I find that viewpoint — along with most of von Trier's movies — untenable. But I have to admit that in the sexual arena he has a case, at least regarding males. One of Nymphomaniac's best scenes is on that train, when Joe throws herself at a man who turns out to be saving his sperm for a wife who desperately wants a child. He begs and cries that she leave him be. But of course he eventually succumbs.
The origins of Joe's compulsion are more complicated. Gainsbourg and Martin have matching long faces and lithe bodies, but it's hard to read anything in the younger Joe's expression beyond a robotic determination to have sex — and later, when the older Joe forms an erotic relationship with a man who whips her, to be punished.
In one sequence, there's a parade of multi-racial, multi-ethnic male sexual organs in close-up, followed by more of Seligman's comparisons. We get his musings on mathematics' Fibonacci sequence and, later, on the so-called cantus firmus at the core of Bach's polyphonic compositions.
In the days since seeing the film, I've pondered Seligman's comparisons between Joe's peculiar sexual urges and fishing, Bach, and Fibonacci, and I've concluded there's not much to them. But they are entertaining. As the Sundance Kid would say to Butch Cassidy, "You just keep thinkin', Lars. That's what you're good at."

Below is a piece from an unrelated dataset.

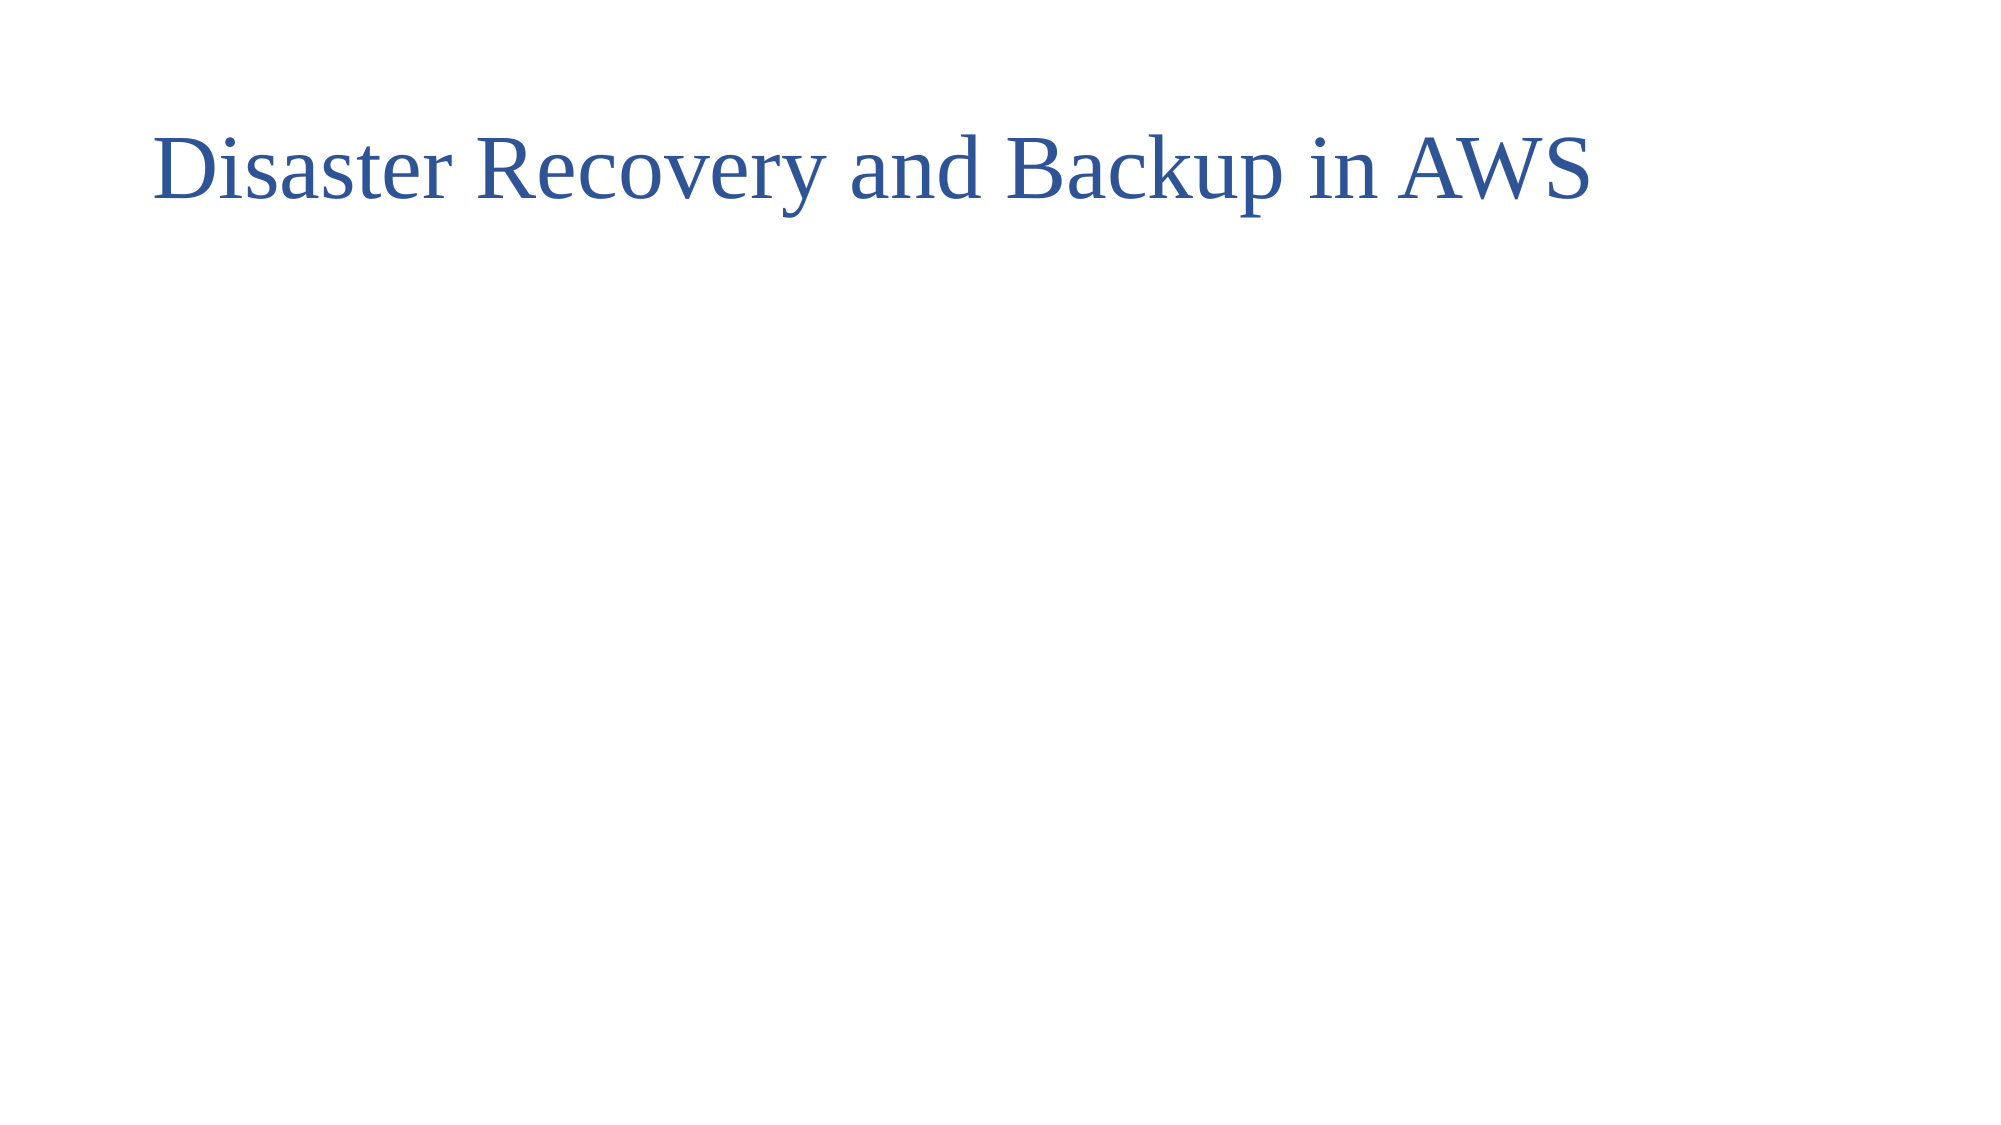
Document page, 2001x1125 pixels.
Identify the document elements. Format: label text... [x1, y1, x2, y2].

There is one scene that rips the fabric of Nymphomaniac, not because it breaks from von Trier's view of humanity, but because he has written such a juicy character you almost forget what movie you're watching. She's the wife of one of Joe's lovers, and she's played by Uma Thurman. She bursts into Joe's flat with her two little children in tow and goes from elaborate mock politeness to withering denunciation. Thurman is gloriously exhibitionistic; it's as if Kill Bill had been re-imagined along the lines of Who's Afraid of Virginia Woolf?
Who'd have thought this aging punk misanthropist Lars von Trier had so much blood in him?